Exercise goal.
Lines with "worn" in the entries below: count them and reply with the number alone.

[Collected data]
########################################

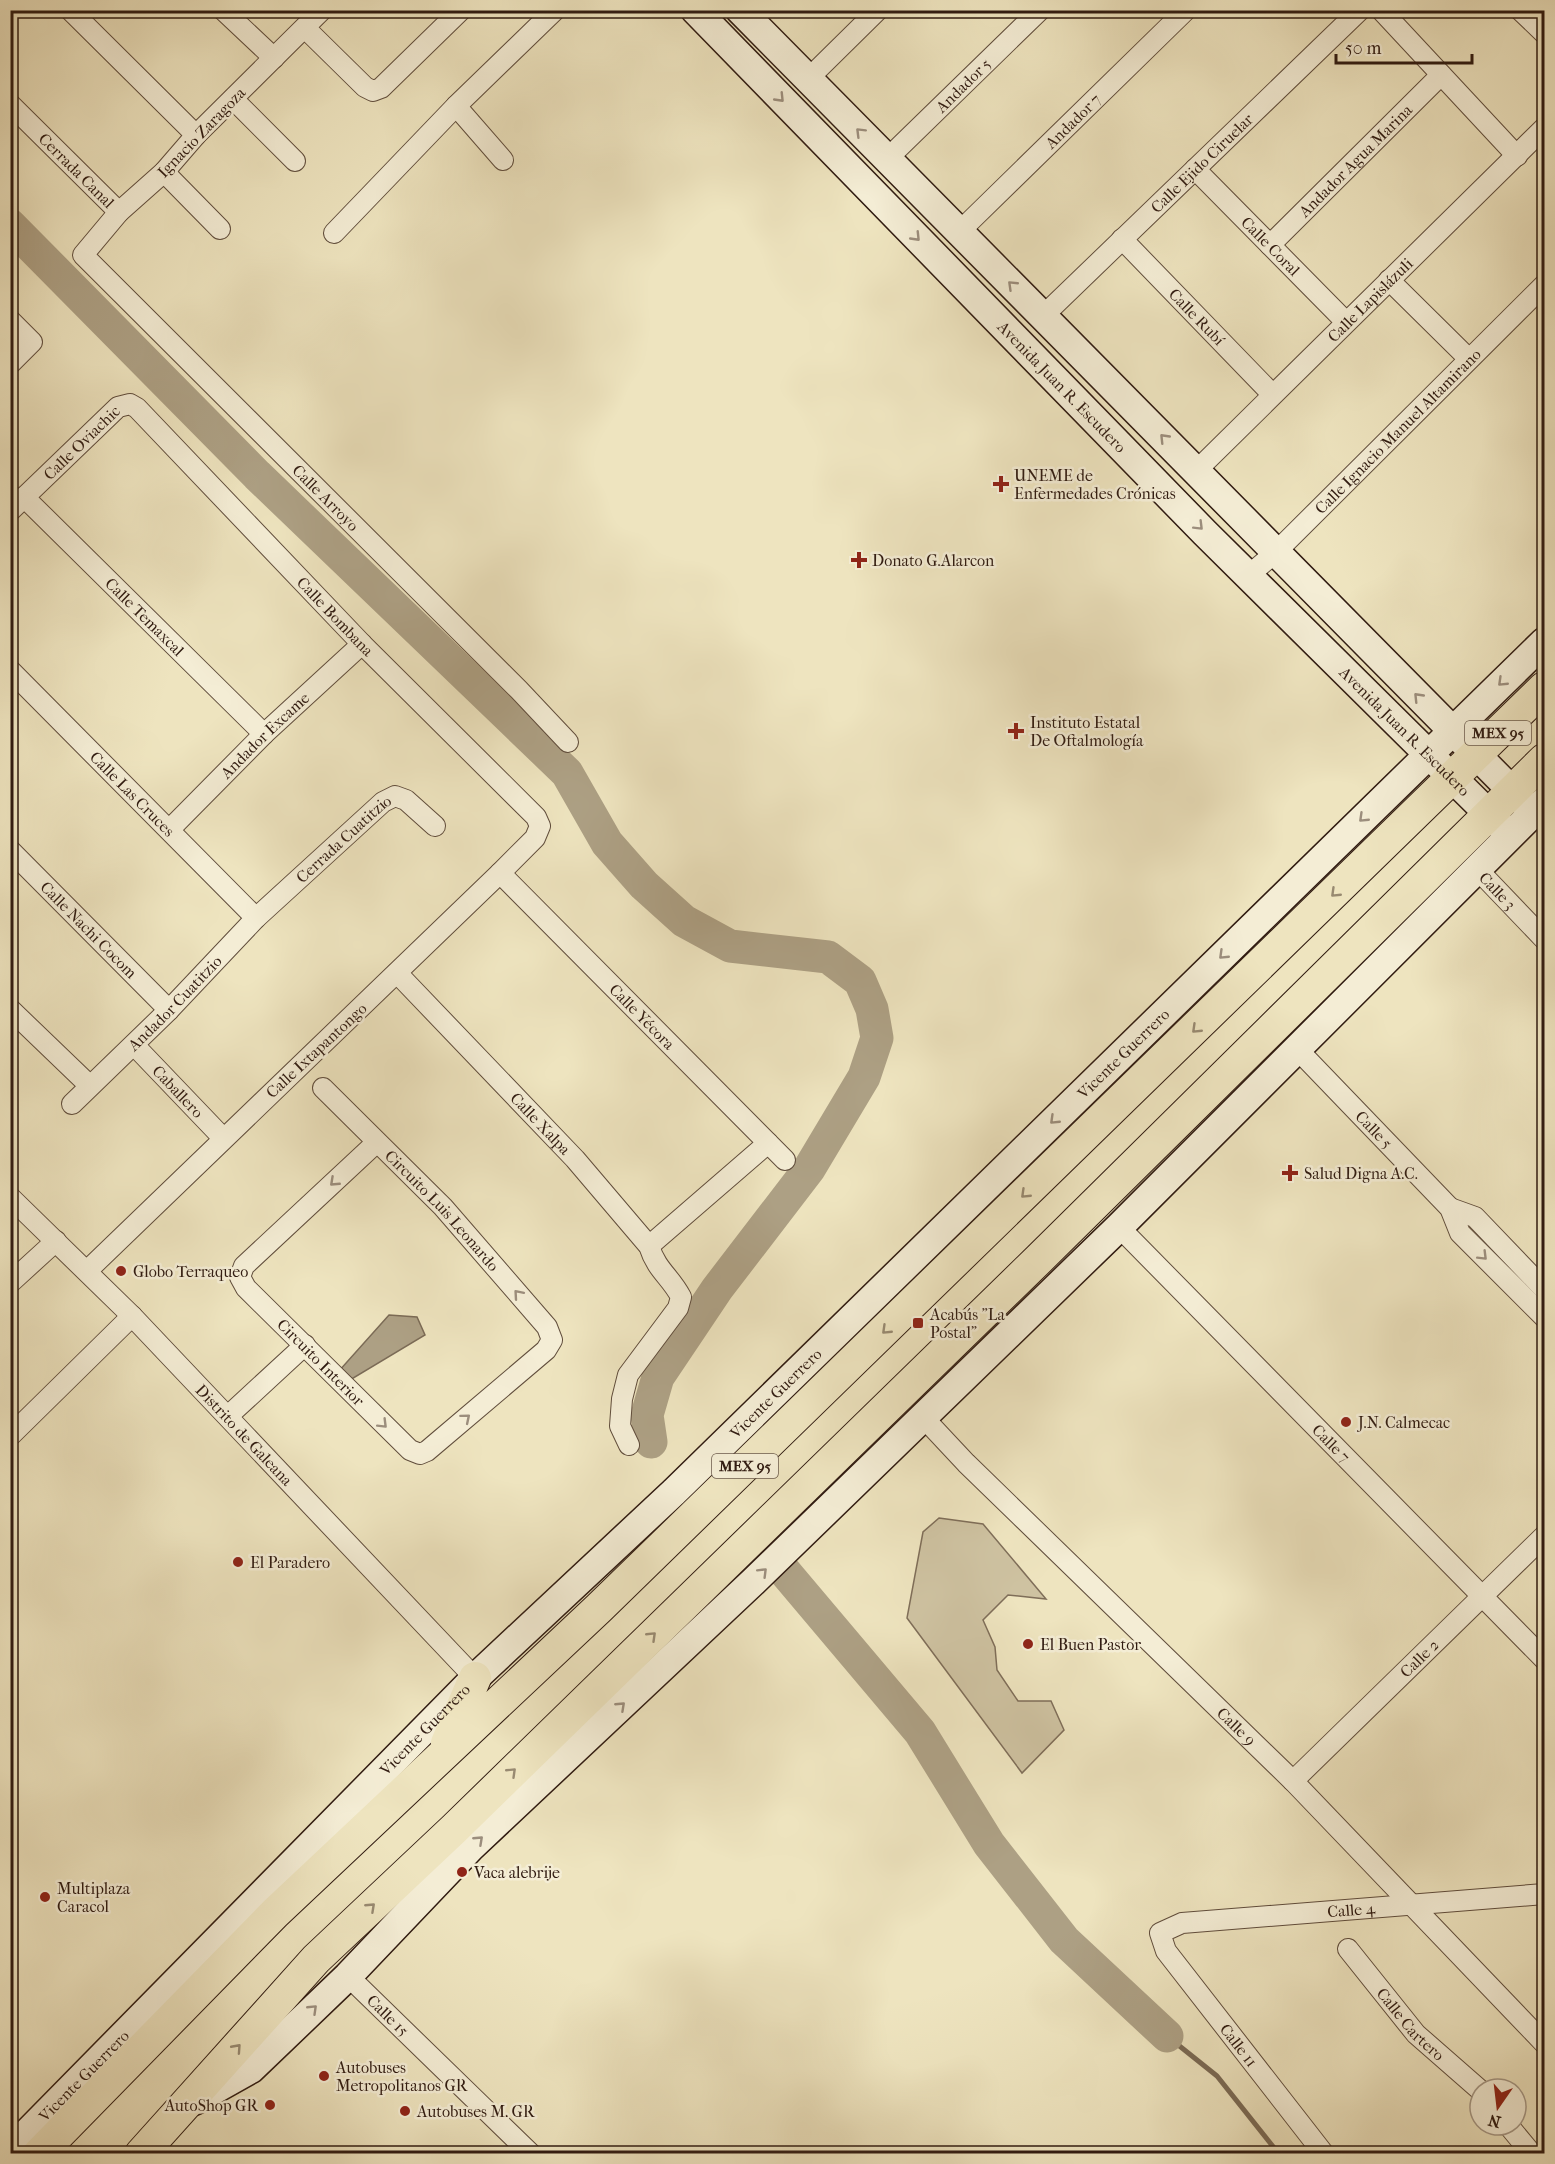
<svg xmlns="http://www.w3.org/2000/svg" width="1555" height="2164" viewBox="0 0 1555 2164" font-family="'IM FELL French Canon',serif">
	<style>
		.green { fill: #cec2a1; stroke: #7f6e59; stroke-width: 1.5 }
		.water { fill: #ada084; stroke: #7b6b56; stroke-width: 1.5 }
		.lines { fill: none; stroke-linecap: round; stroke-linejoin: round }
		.stream { stroke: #7b6b56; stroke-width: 5 }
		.river { stroke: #ada084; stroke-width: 33 }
		.minor-casing { stroke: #604d3c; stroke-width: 22 }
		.secondary-casing { stroke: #301b11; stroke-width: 31 }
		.primary-casing { stroke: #301b11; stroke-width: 34 }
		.minor { stroke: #f4edd5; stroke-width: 20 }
		.secondary { stroke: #f4edd5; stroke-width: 28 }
		.primary { stroke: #eee4bf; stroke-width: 32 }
		.oneway { stroke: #9c8e7d }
		.oneway2 { stroke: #988a71 }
		.poi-dot { fill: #8f2418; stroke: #f4edd5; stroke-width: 2 }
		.labels { text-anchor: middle; stroke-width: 5; stroke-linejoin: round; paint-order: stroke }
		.shield { fill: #f4edd5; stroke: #6b5a4c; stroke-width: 1.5 }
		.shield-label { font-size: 15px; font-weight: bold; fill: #301b11 }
		.street-label { font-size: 16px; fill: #301b11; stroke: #f4edd5 }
		.poi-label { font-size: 16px; fill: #301b11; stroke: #f4edd5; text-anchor: start }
	</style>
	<rect width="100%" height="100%" fill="#eee4bf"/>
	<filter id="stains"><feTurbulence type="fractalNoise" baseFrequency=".00333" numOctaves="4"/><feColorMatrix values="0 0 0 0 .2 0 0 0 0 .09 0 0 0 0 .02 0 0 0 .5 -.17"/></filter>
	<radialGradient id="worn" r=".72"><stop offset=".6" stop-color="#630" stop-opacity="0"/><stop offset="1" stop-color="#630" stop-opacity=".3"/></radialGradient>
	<path class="green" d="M939,1518L983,1524L1046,1599L1008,1595L983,1620L995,1647L997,1670L1018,1701H1051L1064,1730L1022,1773L907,1618L923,1532Z"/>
	<path class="water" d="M389,1315L417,1317L425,1335L345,1383L338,1372Z"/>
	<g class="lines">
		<path class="stream" d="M1167,2036L1217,2076L1279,2154"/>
		<path class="river" d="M10,225L257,475L567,773L607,843L644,885L684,921L730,946L828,957L860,981L872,1009L877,1038L864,1077L809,1169L717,1289L658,1377L647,1415L651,1442
			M785,1572L920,1732L989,1844L1064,1940L1167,2036"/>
		<defs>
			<g id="minor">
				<path d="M70,10L196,135"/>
				<path d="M223,10L274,58"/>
				<path id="s1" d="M322,10L196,135L164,172L119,212L83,255L519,690L568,742"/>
				<path d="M1381,10L1517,156"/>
				<path d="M1520,10L1544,33"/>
				<path d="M305,28L365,87L373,91L381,88L461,10"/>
				<path d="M808,79L878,10"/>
				<path d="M233,99L295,161"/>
				<path id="s2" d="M10,104L119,212"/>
				<path d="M456,106L503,160"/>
				<path id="s3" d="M887,159L1040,10"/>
				<path id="s4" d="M1195,169L1346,322"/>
				<path d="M164,172L220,229"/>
				<path id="s5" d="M959,232L1186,10"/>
				<path d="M334,233L456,106L555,10"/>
				<path id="s6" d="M1122,239L1272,394"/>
				<path id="s7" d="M1270,245L1441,75"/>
				<path d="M1389,280L1469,359"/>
				<path id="s8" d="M1044,315L1360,10"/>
				<path d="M10,320L32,342L10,364"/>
				<path id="s9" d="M1196,471L1544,128"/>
				<path id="s10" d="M24,497L264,734"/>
				<path id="s11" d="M10,511L118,407L130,404L137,408L362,644L536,817L540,826L535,838L500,873L88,1270"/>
				<path id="s12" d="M1249,575L1276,552L1544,285"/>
				<path id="s13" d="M10,670L256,918"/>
				<path id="s14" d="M171,828L264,734L362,644"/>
				<path id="s15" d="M10,850L169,1010"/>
				<path id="s16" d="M1477,869L1544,939"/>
				<path id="s17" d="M500,873L785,1160"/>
				<path id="s18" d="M397,973L575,1159L649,1246C657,1271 670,1276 681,1297L678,1308L628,1375L622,1399L620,1426L629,1445"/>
				<path d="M10,1009L89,1085"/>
				<path id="s19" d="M134,1045L223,1138"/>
				<path id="s20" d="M1298,1050L1450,1208L1460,1233L1544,1317"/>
				<path id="s21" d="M323,1088L443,1207L547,1327L552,1340L546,1350L427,1451L420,1454L410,1450L246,1288L240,1277L244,1266L377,1142"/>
				<path id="s22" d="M72,1104L169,1010L256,918L383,802L395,796L406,800L435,826"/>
				<path id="s23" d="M10,1197L132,1316L475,1678"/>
				<path d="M1450,1208L1475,1217L1544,1289"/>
				<path id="s24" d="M1119,1227L1544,1659"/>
				<path d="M649,1246L768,1143"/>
				<path d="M10,1283L56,1241"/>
				<path d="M228,1416L305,1345"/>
				<path id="s25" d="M922,1416L966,1463L1293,1781L1544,2043"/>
				<path d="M10,1436L132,1316"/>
				<path id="s26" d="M1293,1781L1544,1536"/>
				<path id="s27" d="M1348,1949L1416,2034L1480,2090"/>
				<path id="s28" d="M348,1976L531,2154"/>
				<path d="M1508,2125L1532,2154"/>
				<path id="s29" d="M1324,2154L1166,1951L1160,1933L1182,1923L1544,1894"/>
			</g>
			<g id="secondary">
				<path id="s30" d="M695,10L1205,533L1505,830"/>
				<path d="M740,10L1528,807"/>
				<path d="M194,2101L251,2069L348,1976L470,1848L754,1581L1119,1227L1544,802"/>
				<path id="s31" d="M17,2154L27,2133L475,1678L674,1492L1544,642"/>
			</g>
			<path id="primary" d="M447,1743L475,1678
				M39,2154L275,1913L599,1608L1544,688
				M141,2154L316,1959L454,1829L1039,1259L1544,760"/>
		</defs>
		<use href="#minor" class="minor-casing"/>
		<use href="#secondary" class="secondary-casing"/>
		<use href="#primary" class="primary-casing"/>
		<use href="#minor" class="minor"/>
		<use href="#secondary" class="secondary"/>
		<use href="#primary" class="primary"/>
	</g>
	<defs><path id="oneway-chevron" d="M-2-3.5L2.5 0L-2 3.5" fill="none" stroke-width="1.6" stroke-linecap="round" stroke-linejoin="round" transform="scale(1.5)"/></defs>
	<g class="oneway">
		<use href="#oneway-chevron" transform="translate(780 98) rotate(46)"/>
		<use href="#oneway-chevron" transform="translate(860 132) rotate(-135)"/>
		<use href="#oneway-chevron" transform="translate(916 237) rotate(46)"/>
		<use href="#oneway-chevron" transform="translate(1012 285) rotate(-136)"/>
		<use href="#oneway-chevron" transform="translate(1164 438) rotate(-134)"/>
		<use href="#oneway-chevron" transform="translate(1199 526) rotate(45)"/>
		<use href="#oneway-chevron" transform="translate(1502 682) rotate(136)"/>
		<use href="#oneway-chevron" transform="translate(1418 697) rotate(-134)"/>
		<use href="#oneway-chevron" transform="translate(1363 818) rotate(136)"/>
		<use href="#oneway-chevron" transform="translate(1223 955) rotate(136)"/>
		<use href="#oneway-chevron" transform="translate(1054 1120) rotate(136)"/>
		<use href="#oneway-chevron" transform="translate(334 1182) rotate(137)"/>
		<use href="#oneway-chevron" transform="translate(1483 1256) rotate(45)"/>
		<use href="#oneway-chevron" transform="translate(518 1294) rotate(-131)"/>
		<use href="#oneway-chevron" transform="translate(466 1418) rotate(-40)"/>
		<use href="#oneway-chevron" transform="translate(383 1424) rotate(45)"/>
		<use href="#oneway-chevron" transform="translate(763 1572) rotate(-45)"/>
		<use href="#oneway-chevron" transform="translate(621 1706) rotate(-43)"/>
		<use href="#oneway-chevron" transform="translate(479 1840) rotate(-43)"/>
		<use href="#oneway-chevron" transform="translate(313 2009) rotate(-44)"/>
	</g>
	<g class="oneway2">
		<use href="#oneway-chevron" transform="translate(1335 893) rotate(136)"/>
		<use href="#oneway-chevron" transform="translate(1196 1029) rotate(136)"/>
		<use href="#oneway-chevron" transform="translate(1025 1194) rotate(136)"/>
		<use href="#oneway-chevron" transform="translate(886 1330) rotate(136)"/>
		<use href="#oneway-chevron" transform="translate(652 1636) rotate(-44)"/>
		<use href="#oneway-chevron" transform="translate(512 1772) rotate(-44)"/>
		<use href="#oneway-chevron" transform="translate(371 1907) rotate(-43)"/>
		<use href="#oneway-chevron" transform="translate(237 2048) rotate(-48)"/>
	</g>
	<g class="poi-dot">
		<path d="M998 475h6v6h6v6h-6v6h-6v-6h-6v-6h6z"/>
		<path d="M856 551h6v6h6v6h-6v6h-6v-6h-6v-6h6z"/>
		<path d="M1013 722h6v6h6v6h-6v6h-6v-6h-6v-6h6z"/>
		<path d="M1287 1164h6v6h6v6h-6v6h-6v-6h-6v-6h6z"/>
		<circle cx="121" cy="1271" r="6"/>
		<rect x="912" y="1317" width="12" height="12" rx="3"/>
		<circle cx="1346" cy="1422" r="6"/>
		<circle cx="238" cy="1562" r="6"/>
		<circle cx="1028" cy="1644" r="6"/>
		<circle cx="462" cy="1872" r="6"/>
		<circle cx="45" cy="1897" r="6"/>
		<circle cx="324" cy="2076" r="6"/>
		<circle cx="270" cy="2105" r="6"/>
		<circle cx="405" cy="2111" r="6"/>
	</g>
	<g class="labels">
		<g class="shield">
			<rect x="1465" y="721" width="66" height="24" rx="4.5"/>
			<rect x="712" y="1454" width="66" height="24" rx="4.5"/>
		</g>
		<g class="shield-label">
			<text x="1498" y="738">MEX 95</text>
			<text x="745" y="1471">MEX 95</text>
		</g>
		<g class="street-label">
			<text dy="6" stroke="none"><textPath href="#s3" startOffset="106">Andador 5</textPath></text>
			<text dy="6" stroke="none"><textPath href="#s5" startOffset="159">Andador 7</textPath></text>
			<text transform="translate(201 132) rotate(-46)" y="6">Ignacio Zaragoza</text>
			<text dy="6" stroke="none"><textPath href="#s7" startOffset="120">Andador Agua Marina</textPath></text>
			<text dy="6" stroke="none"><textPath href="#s8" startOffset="219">Calle Ejido Ciruelar</textPath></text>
			<text dy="6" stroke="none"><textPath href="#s2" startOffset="94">Cerrada Canal</textPath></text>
			<text dy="6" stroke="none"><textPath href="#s4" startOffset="108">Calle Coral</textPath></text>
			<text dy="6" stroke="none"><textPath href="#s9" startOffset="244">Calle Lapislázuli</textPath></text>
			<text dy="6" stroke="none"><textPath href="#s6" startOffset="108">Calle Rubí</textPath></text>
			<text dy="6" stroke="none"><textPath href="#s30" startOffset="526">Avenida Juan R. Escudero</textPath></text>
			<text dy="6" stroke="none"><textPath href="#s12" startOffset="207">Calle Ignacio Manuel Altamirano</textPath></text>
			<text dy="6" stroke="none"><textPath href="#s11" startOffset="99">Calle Oviachic</textPath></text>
			<text dy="6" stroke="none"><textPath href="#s1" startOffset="686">Calle Arroyo</textPath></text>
			<text dy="6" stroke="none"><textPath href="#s11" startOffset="458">Calle Bombana</textPath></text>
			<text dy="6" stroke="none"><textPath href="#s10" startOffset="170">Calle Temaxcal</textPath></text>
			<text dy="6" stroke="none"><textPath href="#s30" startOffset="1012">Avenida Juan R. Escudero</textPath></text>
			<text dy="6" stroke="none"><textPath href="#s14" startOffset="132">Andador Excame</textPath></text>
			<text dy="6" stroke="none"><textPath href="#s13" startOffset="174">Calle Las Cruces</textPath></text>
			<text dy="6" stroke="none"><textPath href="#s22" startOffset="380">Cerrada Cuatitzio</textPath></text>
			<text dy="6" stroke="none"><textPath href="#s16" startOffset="30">Calle 3</textPath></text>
			<text dy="6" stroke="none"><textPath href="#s15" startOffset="112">Calle Nachi Cocom</textPath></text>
			<text dy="6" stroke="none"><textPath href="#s22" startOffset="144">Andador Cuatitzio</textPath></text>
			<text dy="6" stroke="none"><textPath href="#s17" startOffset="202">Calle Yécora</textPath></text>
			<text transform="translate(316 1050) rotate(-43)" y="6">Calle Ixtapantongo</text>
			<text dy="6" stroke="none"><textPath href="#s31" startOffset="1562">Vicente Guerrero</textPath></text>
			<text dy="6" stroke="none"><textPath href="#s19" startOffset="64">Caballero</textPath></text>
			<text dy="6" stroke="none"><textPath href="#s18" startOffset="208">Calle Xalpa</textPath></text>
			<text dy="6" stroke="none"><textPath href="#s20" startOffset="110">Calle 5</textPath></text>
			<text dy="6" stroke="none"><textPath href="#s21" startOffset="171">Circuito Luis Leonardo</textPath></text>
			<text transform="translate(321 1362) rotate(45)" y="6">Circuito Interior</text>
			<text dy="6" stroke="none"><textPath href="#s31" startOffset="1076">Vicente Guerrero</textPath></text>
			<text dy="6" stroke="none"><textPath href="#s23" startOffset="334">Distrito de Galeana</textPath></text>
			<text dy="6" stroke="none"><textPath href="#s24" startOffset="303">Calle 7</textPath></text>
			<text dy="6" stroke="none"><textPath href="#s26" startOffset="176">Calle 2</textPath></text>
			<text dy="6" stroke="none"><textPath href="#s25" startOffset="442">Calle 9</textPath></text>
			<text dy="6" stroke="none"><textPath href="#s31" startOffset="590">Vicente Guerrero</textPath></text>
			<text dy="6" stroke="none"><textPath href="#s29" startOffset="470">Calle 4</textPath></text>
			<text dy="6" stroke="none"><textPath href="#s28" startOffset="56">Calle 15</textPath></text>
			<text dy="6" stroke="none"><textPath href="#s27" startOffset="98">Calle Cartero</textPath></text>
			<text transform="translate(1239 2045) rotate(52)" y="6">Calle 11</text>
			<text dy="6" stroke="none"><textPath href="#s31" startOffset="104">Vicente Guerrero</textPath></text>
		</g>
		<g class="poi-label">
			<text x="1014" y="481">UNEME de<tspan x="1014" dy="18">Enfermedades Crónicas</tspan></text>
			<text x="872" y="566">Donato G.Alarcon</text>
			<text x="1030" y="728">Instituto Estatal<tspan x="1030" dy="18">De Oftalmología</tspan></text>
			<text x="1304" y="1179">Salud Digna A.C.</text>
			<text x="133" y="1277">Globo Terraqueo</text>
			<text x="930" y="1320">Acabús "La<tspan x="930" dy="18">Postal"</tspan></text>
			<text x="1358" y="1428">J.N. Calmecac</text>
			<text x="250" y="1568">El Paradero</text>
			<text x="1040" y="1650">El Buen Pastor</text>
			<text x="474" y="1878">Vaca alebrije</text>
			<text x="57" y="1894">Multiplaza<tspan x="57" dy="18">Caracol</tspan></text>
			<text x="336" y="2073">Autobuses<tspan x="336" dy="18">Metropolitanos GR</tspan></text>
			<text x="258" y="2111" text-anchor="end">AutoShop GR</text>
			<text x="417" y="2117">Autobuses M. GR</text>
		</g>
	</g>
	<rect width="1555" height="2164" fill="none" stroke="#eee4bf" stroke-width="36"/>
	<rect x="12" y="12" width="1531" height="2140" fill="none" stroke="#301b11" stroke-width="3"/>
	<rect x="18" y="18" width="1519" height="2128" fill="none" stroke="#301b11" stroke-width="1.5"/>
	<g transform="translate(1498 2107) rotate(194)"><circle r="28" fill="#f4edd5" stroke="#a69987" stroke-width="1.5"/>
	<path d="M0-4.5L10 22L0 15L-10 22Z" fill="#8f2418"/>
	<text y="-9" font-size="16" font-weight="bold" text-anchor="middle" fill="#301b11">N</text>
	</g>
	<path d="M1336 54v9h136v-9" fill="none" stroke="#301b11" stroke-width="3"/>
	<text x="1345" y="54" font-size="18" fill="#301b11" stroke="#f4edd5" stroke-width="4.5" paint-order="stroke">50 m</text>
	<rect width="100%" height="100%" filter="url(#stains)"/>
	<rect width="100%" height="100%" fill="url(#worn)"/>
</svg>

########################################

Response box.
2